As interest in the idea of home equity conversion among some academic researchers and policymakers grew, I did not know how the general public would react to it. For that purpose, in 1970, I received a research grant from HUD to study the receptivity of home equity conversion through an opinion survey. The survey was conducted on a probabilistic sample of single-family, owner-occupied homes whose heads were from 55 to 75 years old in Los Angeles County in California. (The location was chosen because I was then teaching at UCLA.) By that time, I had named the potential mortgage instrument a housing annuity. A monograph of that study was published in 1973.

In fact, it was not until 1969, when I was preparing to apply for this HUD grant, that I come across a newspaper story about a version of home equity conversion that had already been in use in France for decades.

In France, the story indicated, the owner of a house or other real estate could sell the property for a lifetime annuity (called a viager) with the purchaser taking possession of it upon the seller’s death. For the owner, it was a means of obtaining income without selling the house outright. For the buyer, it was a way of acquiring property without a large and immediate disbursement of funds. The buyer would pay a sum less than the market price of the property, since he would have to wait for an unknown period of time to take title, and he would be speculating that he would outlive the seller. Other things being equal, prices tended to rise with the seller’s age.
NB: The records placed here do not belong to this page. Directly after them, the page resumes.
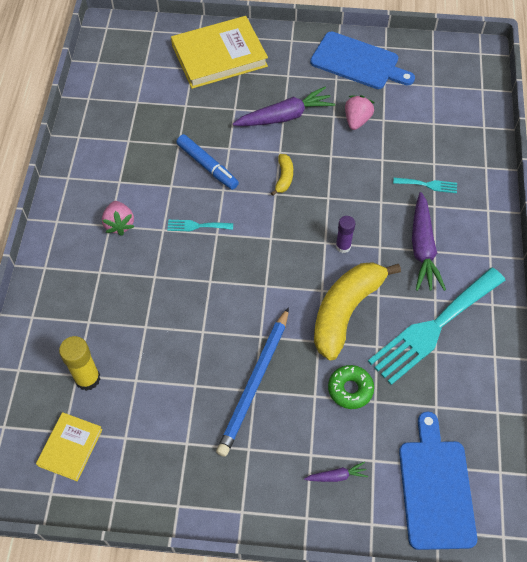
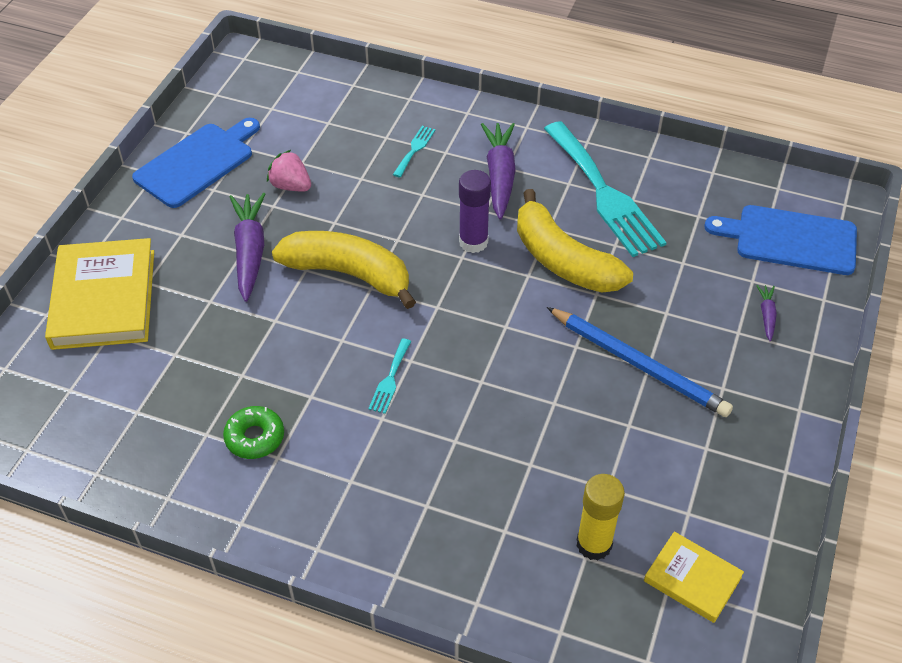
camera: 75 degrees left, 10 degrees down
(119, 224) = (353, 468): pink strawberry -> none
(207, 166) = (295, 349): blue marker -> none
(284, 177) = (349, 274): yellow banana -> yellow banana, size x2.28
(343, 246) = (473, 242): purple glue stick -> purple glue stick, size x1.51
(350, 389) = (664, 280): green donut -> green donut (255, 437)
(422, 248) = (499, 176): purple carrot -> purple carrot turned 105 degrees counterclockwise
Viager would be a transaction between individuals, typically with the assistance of a lawyer.

One modern-day example of this transaction involved Madame Jeanne Calment (1875-1997) of Arles, France, the individual with the longest documented longevity before and since her death on August 4, 1997. Thanks to Dr. Allard, who gave me his co-authored book in November 1999, I learned that Madame Calment entered into a viager contract at age 90. She received a monthly payment for 32 years—it was paid by the “buyer” of her apartment, a lawyer, for 29 years until his death and then by his heirs for another three years until her death, at age 122.

Some other practice in another part of the world resembled the idea of home equity conversion. While doing the study funded by HUD in 1970, I learned something of interest that reportedly happened in Poland. The study was designed to assess homeowners’ receptivity to a proposed idea of converting home equity into cash, using in-person survey research. There was an open-ended question in the survey instrument. A respondent offered the information that some years ago a Polish peasant could receive a pension from the government for a lien on his house; he could live in his house throughout his lifetime, and the government would take possession of the house upon his death.
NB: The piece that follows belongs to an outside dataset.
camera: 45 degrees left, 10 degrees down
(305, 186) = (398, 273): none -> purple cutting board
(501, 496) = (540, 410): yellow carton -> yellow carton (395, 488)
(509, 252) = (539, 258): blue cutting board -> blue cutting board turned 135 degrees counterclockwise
There was still more information to be learned. In 1979 and 1980, two conferences on home equity conversion were held in Madison, Wisconsin. In the course of those proceedings, Nelson Haynes of Deering Savings and Loan Association of Portland, Maine, reported that in 1961 he had made what amounted to a reverse mortgage loan to Nellie Young, the widow of his high school football coach.

All these examples were bilateral arrangements in “personal” markets, involving transactions between individuals or between an individual and the government. What I envisioned, however, was the creation of an “impersonal market” for a new type of mortgage product involving both the private and public sectors. This product would entail joint operation of several financial intermediaries such as banks or savings and loan associations, mortgage companies, private and public pension funds, and possibly also involving home improvement companies, with the support of the government.

To summarize, the idea of home equity conversion came from the concept of measuring the command of one’s financial resources based on the “net-worth concept.” In economic terms, home equity conversion would simply be another form of dissaving. When a young person builds up home equity, he or she mortgages their future income to acquire an asset; when an old person converts the home equity into cash, he or she mortgages their asset to acquire a supplemental income. From the standpoint of earning and spending over one’s economic life cycle, saving while young followed by dissaving when retired seem perfectly logical and sensible.